What is being asked:
Return each entry below word for word, leaving out any image.

Provided material:

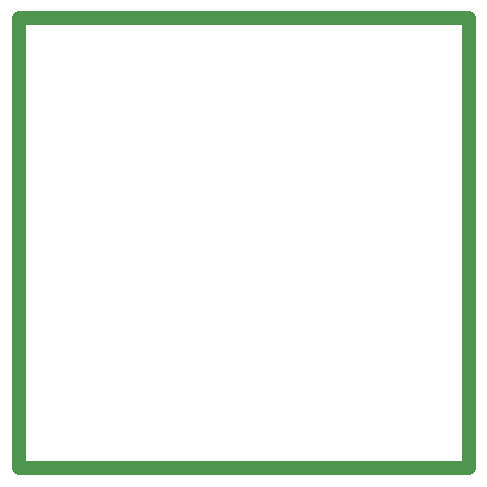
<source format=gm1>
G04*
G04 #@! TF.GenerationSoftware,Altium Limited,Altium Designer,21.8.1 (53)*
G04*
G04 Layer_Color=16711935*
%FSLAX25Y25*%
%MOIN*%
G70*
G04*
G04 #@! TF.SameCoordinates,F694C61F-55F7-4EF8-90FC-B60A50DA021C*
G04*
G04*
G04 #@! TF.FilePolarity,Positive*
G04*
G01*
G75*
%ADD10C,0.01000*%
%ADD34C,0.04724*%
D10*
X0Y0D02*
Y150000D01*
X150000D01*
Y0D02*
Y150000D01*
X0Y0D02*
X150000D01*
D34*
X0D02*
X150000D01*
Y150000D01*
X0D02*
X150000D01*
X0Y0D02*
Y150000D01*
M02*

</source>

The completed task:
<source format=gm1>
G04*
G04 #@! TF.GenerationSoftware,Altium Limited,Altium Designer,21.8.1 (53)*
G04*
G04 Layer_Color=16711935*
%FSLAX25Y25*%
%MOIN*%
G70*
G04*
G04 #@! TF.SameCoordinates,F694C61F-55F7-4EF8-90FC-B60A50DA021C*
G04*
G04*
G04 #@! TF.FilePolarity,Positive*
G04*
G01*
G75*
%ADD10C,0.01000*%
%ADD34C,0.04724*%
D10*
X0Y0D02*
Y150000D01*
X150000D01*
Y0D02*
Y150000D01*
X0Y0D02*
X150000D01*
D34*
X0D02*
X150000D01*
Y150000D01*
X0D02*
X150000D01*
X0Y0D02*
Y150000D01*
M02*

</source>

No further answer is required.